In Meet the Browns, she was arrested for causing a high speed chase following a routine traffic stop, resisting arrest, and assaulting a police officer while Joe fled the area claiming that Madea kidnapped him.

In Madea Goes to Jail, Madea was placed under anger management by Judge Ephriam that was overseen by Phil McGraw in light of the car chase and the police officers failing to read Madea her Miranda rights and suspends her already suspended driver's license. In the same movie, she was arrested once again for removing a woman's Pontiac Solstice with a forklift and damaging it in the parking lot of the Big Kmart stealing Madea’s parking spot. She was sentenced to prison for 5 to 10 years by Judge Greg Mathis. This is later overturned and she as part of the "Georgia Seven"” are released.

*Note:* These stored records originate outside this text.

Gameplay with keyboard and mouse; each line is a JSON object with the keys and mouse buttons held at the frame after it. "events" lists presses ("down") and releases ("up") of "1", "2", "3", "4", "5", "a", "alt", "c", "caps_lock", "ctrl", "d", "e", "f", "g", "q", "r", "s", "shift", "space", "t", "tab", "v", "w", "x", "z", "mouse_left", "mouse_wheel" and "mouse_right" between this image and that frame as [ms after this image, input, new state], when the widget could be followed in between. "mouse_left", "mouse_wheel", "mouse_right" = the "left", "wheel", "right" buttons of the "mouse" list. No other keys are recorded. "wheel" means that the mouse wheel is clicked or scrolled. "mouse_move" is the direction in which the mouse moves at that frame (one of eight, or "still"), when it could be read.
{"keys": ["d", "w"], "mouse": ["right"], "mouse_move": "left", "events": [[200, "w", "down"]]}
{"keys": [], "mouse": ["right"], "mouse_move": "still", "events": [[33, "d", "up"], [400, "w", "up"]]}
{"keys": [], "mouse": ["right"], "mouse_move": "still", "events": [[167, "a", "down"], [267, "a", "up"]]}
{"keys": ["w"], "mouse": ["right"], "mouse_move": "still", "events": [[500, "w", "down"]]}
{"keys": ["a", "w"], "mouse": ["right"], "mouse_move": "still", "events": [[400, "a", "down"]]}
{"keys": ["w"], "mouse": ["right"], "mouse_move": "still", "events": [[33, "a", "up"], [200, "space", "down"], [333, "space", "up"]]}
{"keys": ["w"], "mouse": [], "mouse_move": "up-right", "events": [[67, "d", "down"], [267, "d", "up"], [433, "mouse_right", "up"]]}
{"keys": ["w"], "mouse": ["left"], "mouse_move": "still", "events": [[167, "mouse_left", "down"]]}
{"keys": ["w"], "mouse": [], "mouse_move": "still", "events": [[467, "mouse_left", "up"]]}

In Madea's Big Happy Family, Madea smashes her car into the fast-food restaurant Snax out of frustration that the manager Sabrina won't give her food even using excuses related to her Cadillac's technical problems in order to persuade the manager to give her food while waiting. No police action was brought up.

In the animated film Madea's Tough Love, Madea is arrested for excessive damage to public property (which she unintentionally committed while chasing after two unruly skateboarders), two bench warrants, 25 unpaid parking tickets, and an unpaid speeding ticket. Then she was reassigned to house arrest for attacking mayoral candidate Betsy Holiday. Madea was released from the sentence when the truth about Betsy's secret illegal activities were exposed proving that Madea was right about her.

Media and entertainment featuring Madea
Madea has appeared in several plays (some of which have been recorded for repeated viewing), fully produced films, a couple of television programs (guest appearances), one book and one animated film. The character made her first appearance in the 1999 play I Can Do Bad All by Myself, later appearing in numerous other plays by Perry, then appearing in films based on those plays.

Plays (including recorded plays)
 I Can Do Bad All by Myself—1999
 Diary of a Mad Black Woman—2001
 Madea's Family Reunion—2002
 Madea's Class Reunion—2003
 Madea Goes to Jail—2005
 Madea's Big Happy Family—2010
 A Madea Christmas—2011
 Madea Gets a Job—2012
 Madea's Neighbors from Hell—2013
 Madea on the Run—2015
 Madea's Farewell—2019

Films
 Diary of a Mad Black Woman—2005
 Madea's Family Reunion—2006
 Meet the Browns (cameo)—2008
 Madea Goes to Jail—2009
 I Can Do Bad All by Myself—2009
 Madea's Big Happy Family—2011
 Madea's Witness Protection—2012
 A Madea Christmas—2013
 Boo! A Madea Halloween—2016
 Boo 2! A Madea Halloween—2017
 A Madea Family Funeral—2019
 A Madea Homecoming—2022

Animated film
 Madea's Tough Love—2015

Television series

House of Payne (guest appearances)
In the TBS comedy drama House of Payne pilot episode "Bully and the Beast", Madea was the foster mother of Nikki. She factored into the plot through a school altercation between her adopted daughter and Curtis Payne's great-nephew Malik. Curtis takes a particular disliking to Madea who is not in the least bit intimidated by Curtis at all. Rather conversely, Curtis became intimidated by Madea and had nightmares about her.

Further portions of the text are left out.